Saved data entries
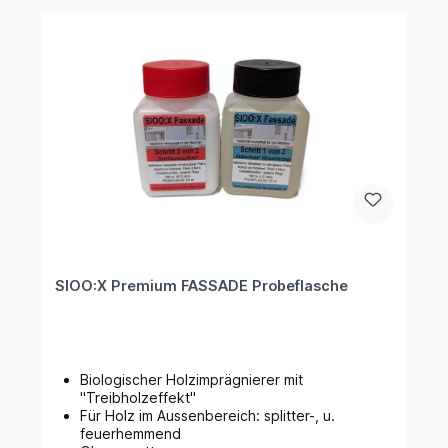
SIOO:X Premium FASSADE Probeflasche
Biologischer Holzimprägnierer mit
"Treibholzeffekt"
Für Holz im Aussenbereich: splitter-, u.
feuerhemmend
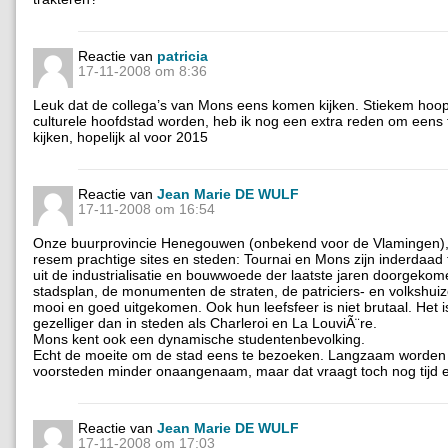
Reactie van
patricia
17-11-2008 om 8:36
Leuk dat de collega’s van Mons eens komen kijken. Stiekem hoop 
culturele hoofdstad worden, heb ik nog een extra reden om eens
kijken, hopelijk al voor 2015
Reactie van
Jean Marie DE WULF
17-11-2008 om 16:54
Onze buurprovincie Henegouwen (onbekend voor de Vlamingen), 
resem prachtige sites en steden: Tournai en Mons zijn inderdaad 
uit de industrialisatie en bouwwoede der laatste jaren doorgekom
stadsplan, de monumenten de straten, de patriciers- en volkshuize
mooi en goed uitgekomen. Ook hun leefsfeer is niet brutaal. Het i
gezelliger dan in steden als Charleroi en La LouviÃ¨re.
Mons kent ook een dynamische studentenbevolking.
Echt de moeite om de stad eens te bezoeken. Langzaam worden
voorsteden minder onaangenaam, maar dat vraagt toch nog tijd e
Reactie van
Jean Marie DE WULF
17-11-2008 om 17:03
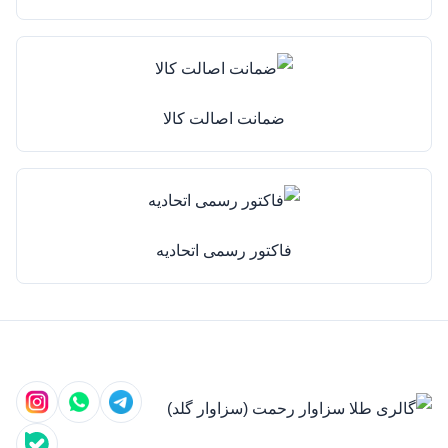
ضمانت اصالت کالا
فاکتور رسمی اتحادیه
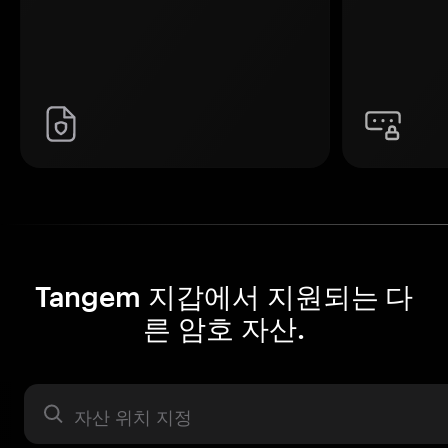
Tangem 지갑에서 지원되는 다
른 암호 자산.
자산 라벨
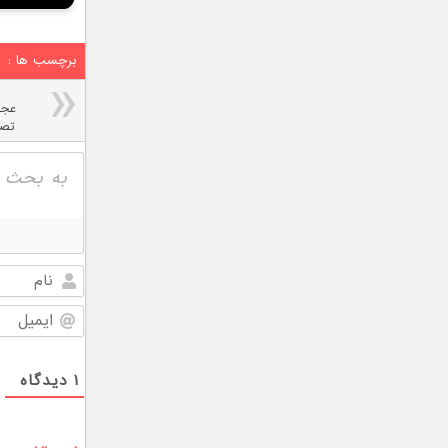
برچسب ها :
عجی
تصم
۱
دیدگاه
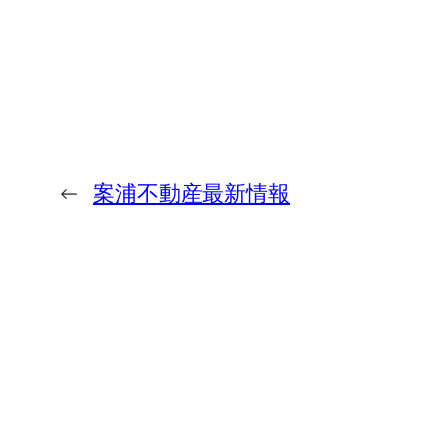
←
案浦不動産最新情報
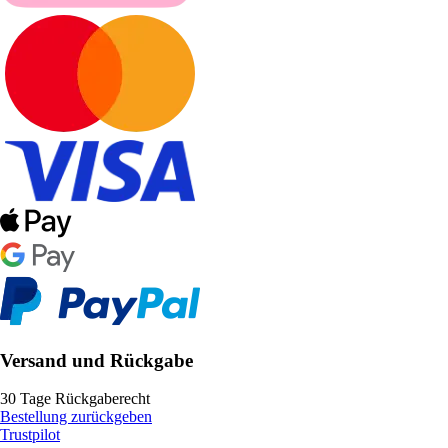
Versand und Rückgabe
30 Tage Rückgaberecht
Bestellung zurückgeben
Trustpilot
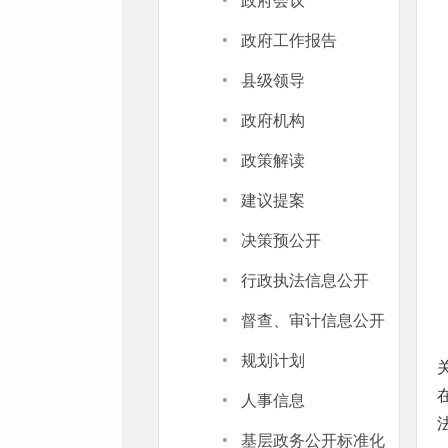
·
政府会议
·
政府工作报告
·
县级领导
·
政府机构
·
政策解读
·
建议提案
·
决策预公开
·
行政执法信息公开
·
督查、审计信息公开
·
规划计划
·
人事信息
·
基层政务公开标准化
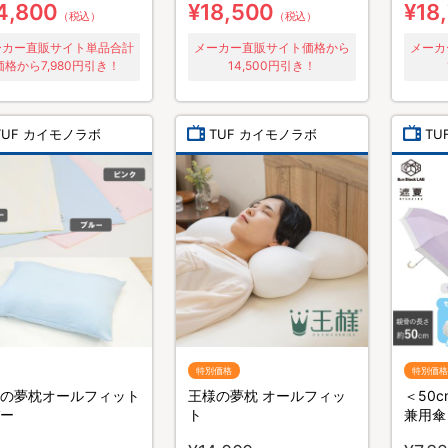
康
4,800
¥18,500
¥18
（税込）
（税込）
ーカー直販サイト単品合計
メーカー直販サイト価格から
メーカ
価格から7,980円引き！
14,500円引き！
TUF カイモノラボ
TUF カイモノラボ
TU
特別価格
特別価格
の夢枕オールフィット
王様の夢枕 オールフィッ
＜50
ー
ト
兼用傘
ンブロ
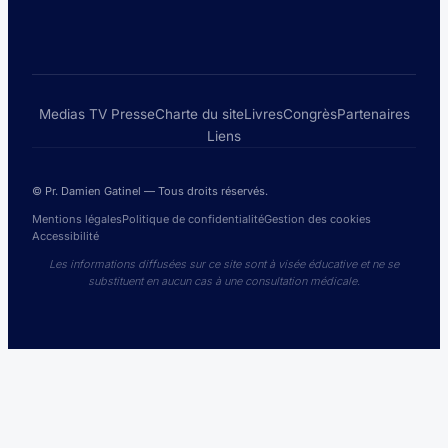
Medias TV Presse
Charte du site
Livres
Congrès
Partenaires
Liens
© Pr. Damien Gatinel — Tous droits réservés.
Mentions légales
Politique de confidentialité
Gestion des cookies
Accessibilité
Les informations diffusées sur ce site sont à visée éducative et ne se
substituent en aucun cas à une consultation médicale.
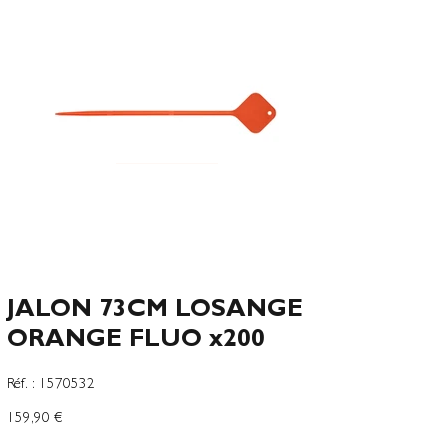
JALON 73CM LOSANGE
ORANGE FLUO x200
SKU
Réf. :
1570532
1570532
Preço
159,90 €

**TASK BRIEF:** Reproduce every line of text from all of the items above, word for word and in the same order. Leave the pictures out of your answer.

**REPLY TO THE TASK:**
SIOO:X Premium FASSADE Probeflasche
Biologischer Holzimprägnierer mit
"Treibholzeffekt"
Für Holz im Aussenbereich: splitter-, u.
feuerhemmend
Reactie van
patricia
17-11-2008 om 8:36
Leuk dat de collega’s van Mons eens komen kijken. Stiekem hoop 
culturele hoofdstad worden, heb ik nog een extra reden om eens
kijken, hopelijk al voor 2015
Reactie van
Jean Marie DE WULF
17-11-2008 om 16:54
Onze buurprovincie Henegouwen (onbekend voor de Vlamingen), 
resem prachtige sites en steden: Tournai en Mons zijn inderdaad 
uit de industrialisatie en bouwwoede der laatste jaren doorgekom
stadsplan, de monumenten de straten, de patriciers- en volkshuize
mooi en goed uitgekomen. Ook hun leefsfeer is niet brutaal. Het i
gezelliger dan in steden als Charleroi en La LouviÃ¨re.
Mons kent ook een dynamische studentenbevolking.
Echt de moeite om de stad eens te bezoeken. Langzaam worden
voorsteden minder onaangenaam, maar dat vraagt toch nog tijd e
Reactie van
Jean Marie DE WULF
17-11-2008 om 17:03
ضمانت اصالت کالا
فاکتور رسمی اتحادیه
Tangem 지갑에서 지원되는 다
른 암호 자산.
자산 라벨
برچسب ها :
عجی
تصم
۱
دیدگاه
←
案浦不動産最新情報
Versand und Rückgabe
30 Tage Rückgaberecht
Bestellung zurückgeben
Trustpilot
·
政府会议
·
政府工作报告
·
县级领导
·
政府机构
·
政策解读
·
建议提案
·
决策预公开
·
行政执法信息公开
·
督查、审计信息公开
·
规划计划
·
人事信息
·
基层政务公开标准化
康
4,800
¥18,500
¥18
（税込）
（税込）
ーカー直販サイト単品合計
メーカー直販サイト価格から
メーカ
価格から7,980円引き！
14,500円引き！
TUF カイモノラボ
TUF カイモノラボ
TU
特別価格
特別価格
の夢枕オールフィット
王様の夢枕 オールフィッ
＜50
ー
ト
兼用傘
ンブロ
Medias TV Presse
Charte du site
Livres
Congrès
Partenaires
Liens
© Pr. Damien Gatinel — Tous droits réservés.
Mentions légales
Politique de confidentialité
Gestion des cookies
Accessibilité
Les informations diffusées sur ce site sont à visée éducative et ne se
substituent en aucun cas à une consultation médicale.
JALON 73CM LOSANGE
ORANGE FLUO x200
SKU
Réf. :
1570532
1570532
Preço
159,90 €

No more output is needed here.